More than a third of Saudi-led air strikes on Yemen hit civilian sites including schools, hospitals and mosques, according to a new study.
The findings came from the Yemen Data Project, a group of security and human rights researchers, who looked into more than 8,600 air raids in the campaign between March 2015 and the end of August this year.
The results of the study were published by British newspaper The Guardian on Friday.
Out of the air raids examined, the study found that 3,577 were listed as hitting military sites and 3,158 non-military, while 1,882 strikes were classified as unknown, according to The Guardian.

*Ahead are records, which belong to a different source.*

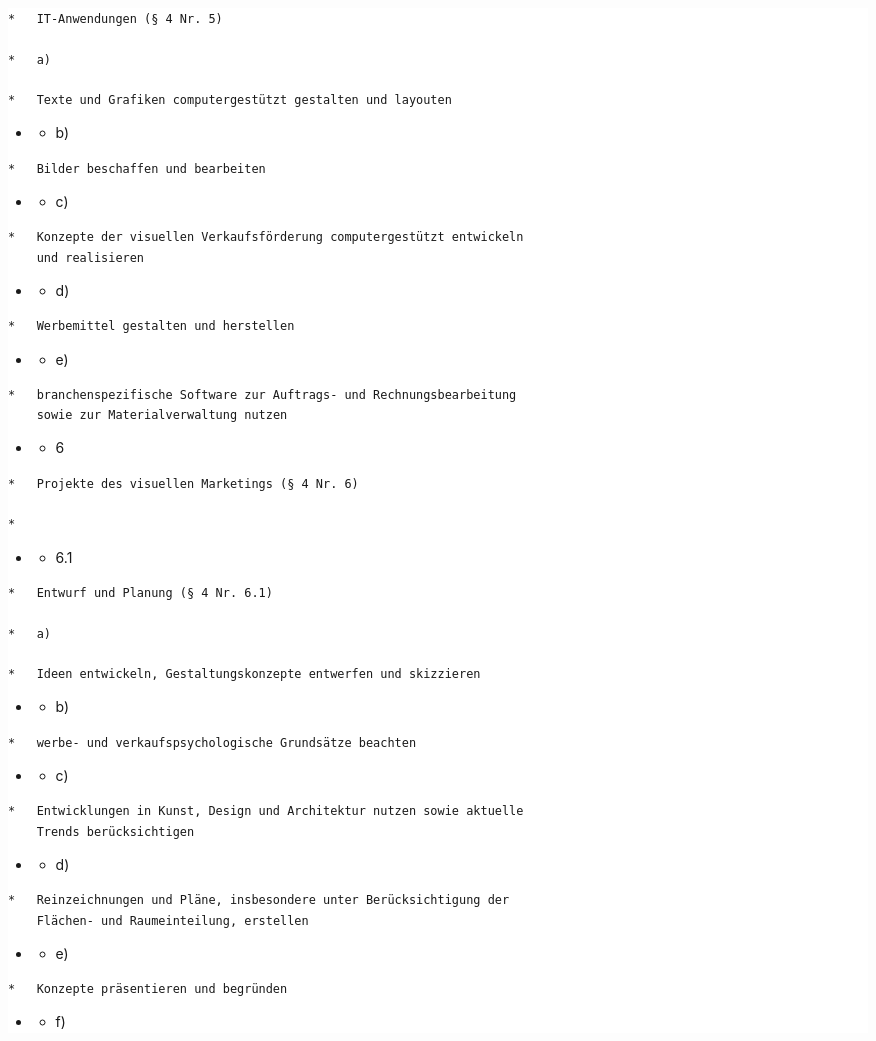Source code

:     *   IT-Anwendungen (§ 4 Nr. 5)

    *   a)

    *   Texte und Grafiken computergestützt gestalten und layouten


*    *   b)

    *   Bilder beschaffen und bearbeiten


*    *   c)

    *   Konzepte der visuellen Verkaufsförderung computergestützt entwickeln
        und realisieren


*    *   d)

    *   Werbemittel gestalten und herstellen


*    *   e)

    *   branchenspezifische Software zur Auftrags- und Rechnungsbearbeitung
        sowie zur Materialverwaltung nutzen


*    *   6

    *   Projekte des visuellen Marketings (§ 4 Nr. 6)

    *

*    *   6.1

    *   Entwurf und Planung (§ 4 Nr. 6.1)

    *   a)

    *   Ideen entwickeln, Gestaltungskonzepte entwerfen und skizzieren


*    *   b)

    *   werbe- und verkaufspsychologische Grundsätze beachten


*    *   c)

    *   Entwicklungen in Kunst, Design und Architektur nutzen sowie aktuelle
        Trends berücksichtigen


*    *   d)

    *   Reinzeichnungen und Pläne, insbesondere unter Berücksichtigung der
        Flächen- und Raumeinteilung, erstellen


*    *   e)

    *   Konzepte präsentieren und begründen


*    *   f)
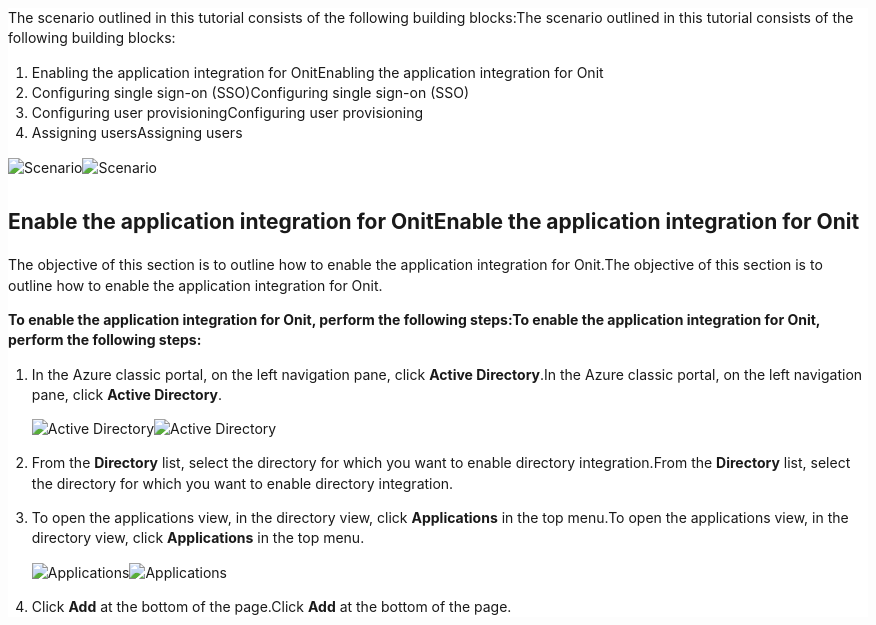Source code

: <span data-ttu-id="e18a0-109">The scenario outlined in this tutorial consists of the following building blocks:</span><span class="sxs-lookup"><span data-stu-id="e18a0-109">The scenario outlined in this tutorial consists of the following building blocks:</span></span>

1. <span data-ttu-id="e18a0-110">Enabling the application integration for Onit</span><span class="sxs-lookup"><span data-stu-id="e18a0-110">Enabling the application integration for Onit</span></span>
2. <span data-ttu-id="e18a0-111">Configuring single sign-on (SSO)</span><span class="sxs-lookup"><span data-stu-id="e18a0-111">Configuring single sign-on (SSO)</span></span>
3. <span data-ttu-id="e18a0-112">Configuring user provisioning</span><span class="sxs-lookup"><span data-stu-id="e18a0-112">Configuring user provisioning</span></span>
4. <span data-ttu-id="e18a0-113">Assigning users</span><span class="sxs-lookup"><span data-stu-id="e18a0-113">Assigning users</span></span>

<span data-ttu-id="e18a0-114">![Scenario](https://docstestmedia1.blob.core.windows.net/azure-media/articles/active-directory/media/active-directory-saas-onit-tutorial/IC791166.png "Scenario")</span><span class="sxs-lookup"><span data-stu-id="e18a0-114">![Scenario](https://docstestmedia1.blob.core.windows.net/azure-media/articles/active-directory/media/active-directory-saas-onit-tutorial/IC791166.png "Scenario")</span></span>

## <a name="enable-the-application-integration-for-onit"></a><span data-ttu-id="e18a0-115">Enable the application integration for Onit</span><span class="sxs-lookup"><span data-stu-id="e18a0-115">Enable the application integration for Onit</span></span>
<span data-ttu-id="e18a0-116">The objective of this section is to outline how to enable the application integration for Onit.</span><span class="sxs-lookup"><span data-stu-id="e18a0-116">The objective of this section is to outline how to enable the application integration for Onit.</span></span>

<span data-ttu-id="e18a0-117">**To enable the application integration for Onit, perform the following steps:**</span><span class="sxs-lookup"><span data-stu-id="e18a0-117">**To enable the application integration for Onit, perform the following steps:**</span></span>

1. <span data-ttu-id="e18a0-118">In the Azure classic portal, on the left navigation pane, click **Active Directory**.</span><span class="sxs-lookup"><span data-stu-id="e18a0-118">In the Azure classic portal, on the left navigation pane, click **Active Directory**.</span></span>
   
   <span data-ttu-id="e18a0-119">![Active Directory](https://docstestmedia1.blob.core.windows.net/azure-media/articles/active-directory/media/active-directory-saas-onit-tutorial/IC700993.png "Active Directory")</span><span class="sxs-lookup"><span data-stu-id="e18a0-119">![Active Directory](https://docstestmedia1.blob.core.windows.net/azure-media/articles/active-directory/media/active-directory-saas-onit-tutorial/IC700993.png "Active Directory")</span></span>
2. <span data-ttu-id="e18a0-120">From the **Directory** list, select the directory for which you want to enable directory integration.</span><span class="sxs-lookup"><span data-stu-id="e18a0-120">From the **Directory** list, select the directory for which you want to enable directory integration.</span></span>
3. <span data-ttu-id="e18a0-121">To open the applications view, in the directory view, click **Applications** in the top menu.</span><span class="sxs-lookup"><span data-stu-id="e18a0-121">To open the applications view, in the directory view, click **Applications** in the top menu.</span></span>
   
   <span data-ttu-id="e18a0-122">![Applications](https://docstestmedia1.blob.core.windows.net/azure-media/articles/active-directory/media/active-directory-saas-onit-tutorial/IC700994.png "Applications")</span><span class="sxs-lookup"><span data-stu-id="e18a0-122">![Applications](https://docstestmedia1.blob.core.windows.net/azure-media/articles/active-directory/media/active-directory-saas-onit-tutorial/IC700994.png "Applications")</span></span>
4. <span data-ttu-id="e18a0-123">Click **Add** at the bottom of the page.</span><span class="sxs-lookup"><span data-stu-id="e18a0-123">Click **Add** at the bottom of the page.</span></span>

Over the course of the campaign led by Saudi Arabia, the survey listed 942 air raids on residential areas, 114 on markets, 34 on mosques, 147 on school buildings, 26 on universities and 378 on transport.
The study, which the report said was based on open-source data including research on the ground, said that one particular school building was hit nine times, and one market was hit 24 times.
The project said the coalition hit more non-military sites than military in five of the past 18 months.
Riyadh dismisses report
Saudi Foreign Minister Adel al-Jubeir was quoted by The Guardian dismissing the report as "vastly exaggerated" and challenging its methodology.
He said rebel fighters had "turned schools and hospitals and mosques into command and control centres."
"They have turned them into weapons depots in a way that they are no longer civilian targets … They are military targets. They might have been a school a year ago. But they were not a school when they were bombed," he said.
Saudi Arabia, along with a coalition of other Arab states, intervened in Yemen in March 2015 in support of the government of President Abd-Rabbu Mansour Hadi after Houthi rebels took over the capital Sanaa.
Since then the conflict has killed more than 6,600 people, most of them civilians, and displaced at least three million others, according to the UN.
A United Nations report in June found the coalition responsible for 60 percent of the 785 deaths of children in Yemen last year.
Fighting has intensified since the collapse of UN-backed peace talks in Kuwait on August 6.